Pregnancy-associated atypical hemolytic uremic syndrome (P-aHUS) is a rare condition and affects 1 of every 25,000 pregnancies. P-aHUS is characterized by very high maternal mortality as well as severe morbidity. More than half of all patients eventually develop end-stage renal disease in less than 1 month if untreated. Most cases of P-aHUS (79%) manifest in the postpartum period; this is probably due to the complement’s involvement in aHUS pathogenesis. Eculizumab, a terminal complement inhibitor, is approved for aHUS treatment. However, its use is limited due to cost, unknown duration of treatment, and vague dose intervals to keep patients in remission.

Case Description

In this case report, we present a 26–year-old female with P-aHUS with hybrid CFHR1/CFH gene.

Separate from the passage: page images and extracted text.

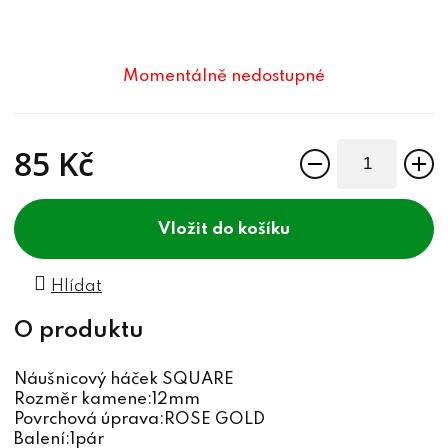
Momentálně nedostupné
85 Kč
Měrná cena:
do košíku
Hlídat
Náušnicový háček SQUARE
Rozměr kamene:12mm
Povrchová úprava:ROSE GOLD
Balení:1pár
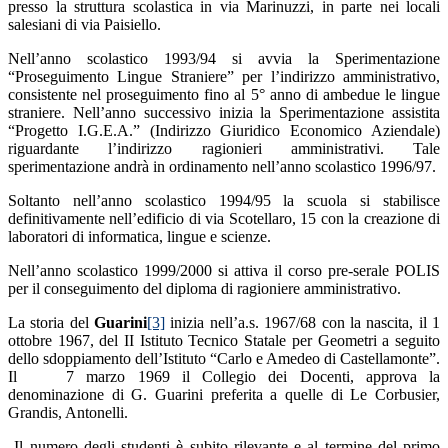
presso la struttura scolastica in via Marinuzzi, in parte nei locali
salesiani di via Paisiello.
Nell’anno scolastico 1993/94 si avvia la Sperimentazione
“Proseguimento Lingue Straniere” per l’indirizzo amministrativo,
consistente nel proseguimento fino al 5° anno di ambedue le lingue
straniere. Nell’anno successivo inizia la Sperimentazione assistita
“Progetto I.G.E.A.” (Indirizzo Giuridico Economico Aziendale)
riguardante l’indirizzo ragionieri amministrativi. Tale
sperimentazione andrà in ordinamento nell’anno scolastico 1996/97.
Soltanto nell’anno scolastico 1994/95 la scuola si stabilisce
definitivamente nell’edificio di via Scotellaro, 15 con la creazione di
laboratori di informatica, lingue e scienze.
Nell’anno scolastico 1999/2000 si attiva il corso pre-serale POLIS
per il conseguimento del diploma di ragioniere amministrativo.
La storia del
Guarini
[3]
inizia nell’a.s. 1967/68 con la nascita, il 1
ottobre 1967, del II Istituto Tecnico Statale per Geometri a seguito
dello sdoppiamento dell’Istituto “Carlo e Amedeo di Castellamonte”.
Il 7 marzo 1969 il Collegio dei Docenti, approva la
denominazione di G. Guarini preferita a quelle di Le Corbusier,
Grandis, Antonelli.
Il numero degli studenti è subito rilevante e al termine del primo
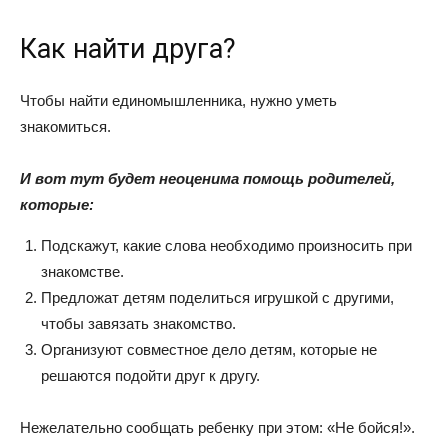
Как найти друга?
Чтобы найти единомышленника, нужно уметь
знакомиться.
И вот тут будет неоценима помощь родителей,
которые:
Подскажут, какие слова необходимо произносить при
знакомстве.
Предложат детям поделиться игрушкой с другими,
чтобы завязать знакомство.
Организуют совместное дело детям, которые не
решаются подойти друг к другу.
Нежелательно сообщать ребенку при этом: «Не бойся!».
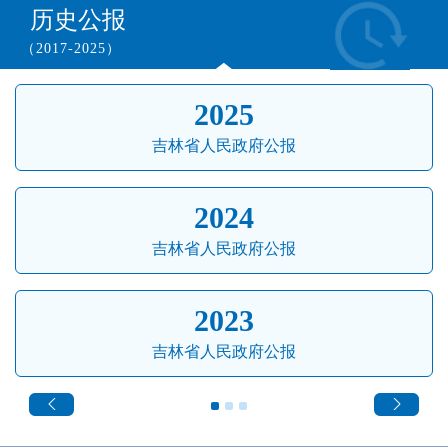
历史公报
（2017-2025）
2025
吉林省人民政府公报
2024
吉林省人民政府公报
2023
吉林省人民政府公报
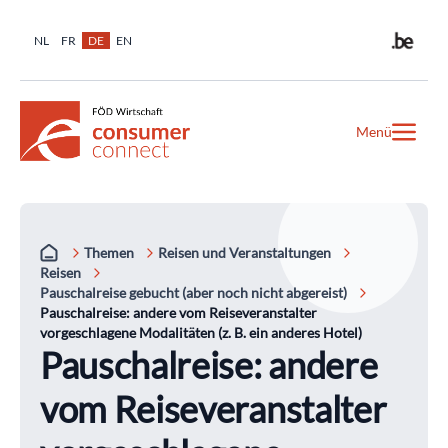
NL
FR
DE
EN
Menü
Themen
Reisen und Veranstaltungen
Reisen
Pauschalreise gebucht (aber noch nicht abgereist)
Pauschalreise: andere vom Reiseveranstalter
vorgeschlagene Modalitäten (z. B. ein anderes Hotel)
Pauschalreise: andere
vom Reiseveranstalter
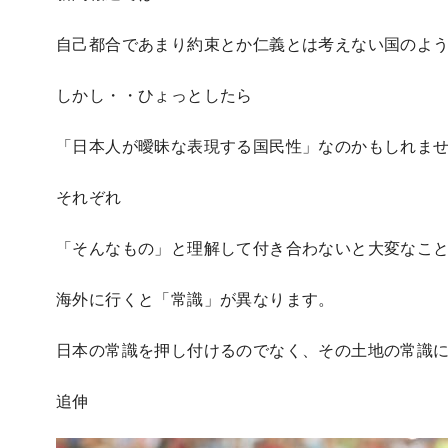
自己都合であまり約束とか仁義とは考えない国のよ
しかし・・ひょっとしたら
「日本人が曖昧な表現する国民性」なのかもしれま
それぞれ
「そんなもの」と理解して付き合わないと大変なこ
海外に行くと「常識」が異なります。
日本の常識を押し付けるのでなく、その土地の常識
追伸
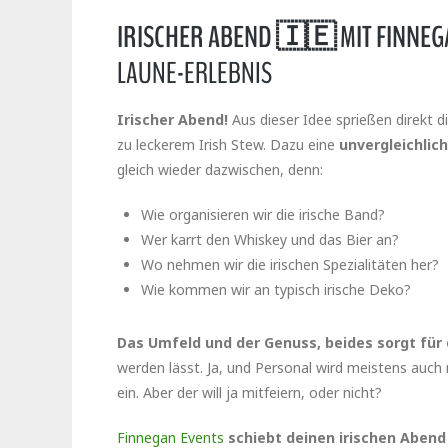
IRISCHER ABEND 🇮🇪 MIT FINNEG
LAUNE-ERLEBNIS
Irischer Abend!
Aus dieser Idee sprießen direkt d
zu leckerem Irish Stew. Dazu eine
unvergleichli
gleich wieder dazwischen, denn:
Wie organisieren wir die irische Band?
Wer karrt den Whiskey und das Bier an?
Wo nehmen wir die irischen Spezialitäten her?
Wie kommen wir an typisch irische Deko?
Das Umfeld und der Genuss, beides sorgt für
werden lässt. Ja, und Personal wird meistens auch 
ein. Aber der will ja mitfeiern, oder nicht?
Finnegan Events
schiebt deinen irischen Abend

Eculizumab was initiated after 5 weeks of being on hemodialysis and plasmapheresis sessions. Full remission successfully achieved after 6th dose of Eculizumab, within 13 weeks of onset of aHUS. She was in full remission with Eculizumab, however, due to financial issues Eculizumab was set in hold due to inability to financially cover the cost. Within 6 months, she suffered recurrence of the disease and Eculizumab was re-instated. After re-inducing full remission, the patient was switched to Eculizumab every 3 months instead of the recommended manufacture dose interval of every 2 weeks. We followed this patient for 3 years and she continued to be in remission based on clinical and laboratory data.

Discussion

In conclusion, achievement of successful and maintenance of remission of P-aHUS in this patient who had limited access to Eculizumab raise the attention of the efficacy of Eculizumab at longer time intervals. However, it is time to consider conducting a long-term study to learn about the safety and efficacy of this approach, which may have a major financial advantage for patients.